ACTION ITEM | Repeat every record exactly, omitting the pictures.

INFORMATION |
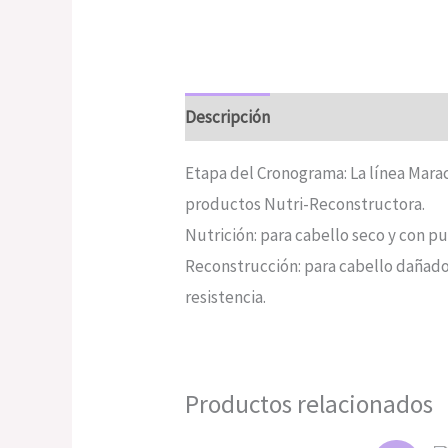
Descripción
Valoraciones (0)
Etapa del Cronograma: La línea Marac
productos Nutri-Reconstructora.
Nutrición: para cabello seco y con p
Reconstrucción: para cabello dañado
resistencia.
Productos relacionados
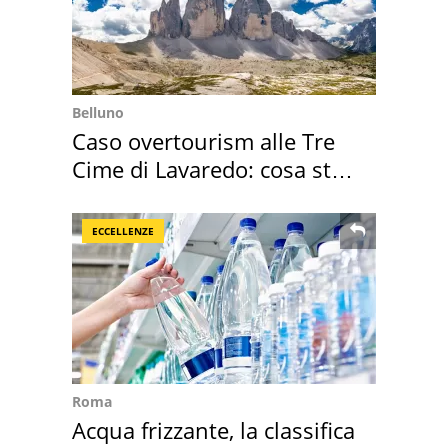
Belluno
Caso overtourism alle Tre
Cime di Lavaredo: cosa sta
succedendo
ECCELLENZE
Roma
Acqua frizzante, la classifica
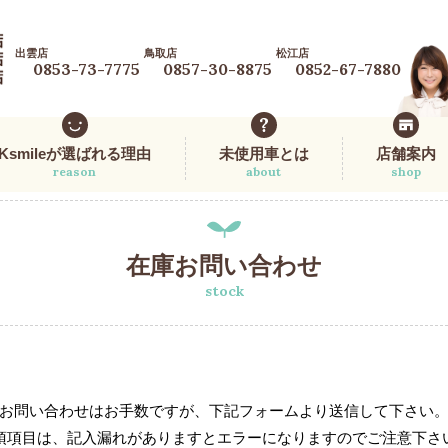
出雲店
鳥取店
松江店
0853-73-7775
0857-30-8875
0852-67-7880
Ksmileが選ばれる理由
未使用車とは
店舗案内
reason
about
shop
在庫お問い合わせ
stock
お問い合わせはお手数ですが、下記フォームより送信して下さい
須項目は、記入漏れがありますとエラーになりますのでご注意下さ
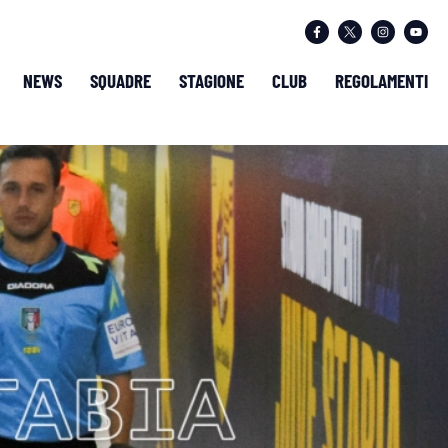
NEWS
SQUADRE
STAGIONE
CLUB
REGOLAMENTI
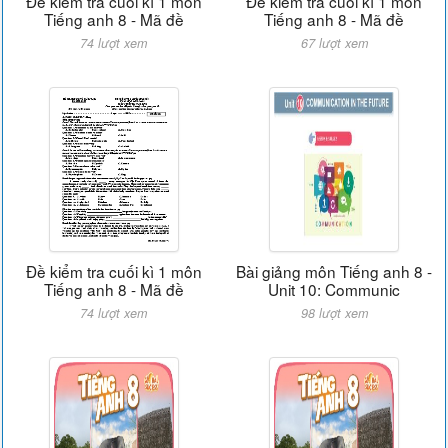
Đề kiểm tra cuối kì 1 môn
Đề kiểm tra cuối kì 1 môn
Tiếng anh 8 - Mã đề
Tiếng anh 8 - Mã đề
74 lượt xem
67 lượt xem
Đề kiểm tra cuối kì 1 môn
Bài giảng môn Tiếng anh 8 -
Tiếng anh 8 - Mã đề
Unit 10: Communic
74 lượt xem
98 lượt xem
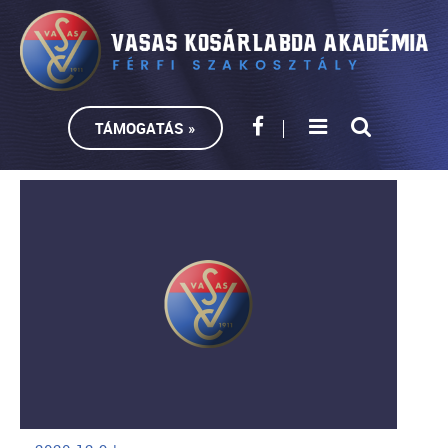
TÁMOGATÁS »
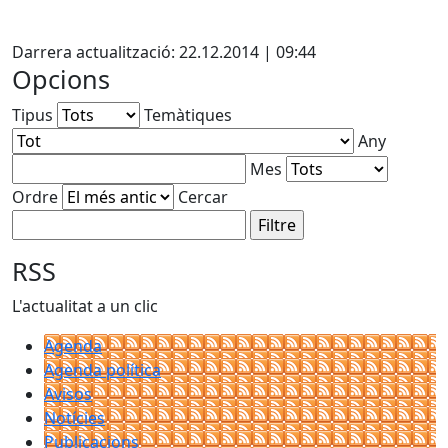
Facebook
Darrera actualització: 22.12.2014 | 09:44
Opcions
Tipus
Temàtiques
Any
Mes
Ordre
Cercar
RSS
L'actualitat a un clic
Agenda
Agenda política
Avisos
Notícies
Publicacions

SOLUTION FOR THIS PROBLEM |
Descripción
Valoraciones (0)
Etapa del Cronograma: La línea Marac
productos Nutri-Reconstructora.
Nutrición: para cabello seco y con p
Reconstrucción: para cabello dañado
resistencia.
Productos relacionados
Belluno
Caso overtourism alle Tre
Cime di Lavaredo: cosa sta
succedendo
ECCELLENZE
Roma
Acqua frizzante, la classifica
出雲店
鳥取店
松江店
0853-73-7775
0857-30-8875
0852-67-7880
Ksmileが選ばれる理由
未使用車とは
店舗案内
reason
about
shop
在庫お問い合わせ
stock
お問い合わせはお手数ですが、下記フォームより送信して下さい
須項目は、記入漏れがありますとエラーになりますのでご注意下さ
NEWS
SQUADRE
STAGIONE
CLUB
REGOLAMENTI
Đề kiểm tra cuối kì 1 môn
Đề kiểm tra cuối kì 1 môn
Tiếng anh 8 - Mã đề
Tiếng anh 8 - Mã đề
74 lượt xem
67 lượt xem
Đề kiểm tra cuối kì 1 môn
Bài giảng môn Tiếng anh 8 -
Tiếng anh 8 - Mã đề
Unit 10: Communic
74 lượt xem
98 lượt xem
TÁMOGATÁS »
Facebook
Darrera actualització: 22.12.2014 | 09:44
Opcions
Tipus
Temàtiques
Any
Mes
Ordre
Cercar
RSS
L'actualitat a un clic
Agenda
Agenda política
Avisos
Notícies
Publicacions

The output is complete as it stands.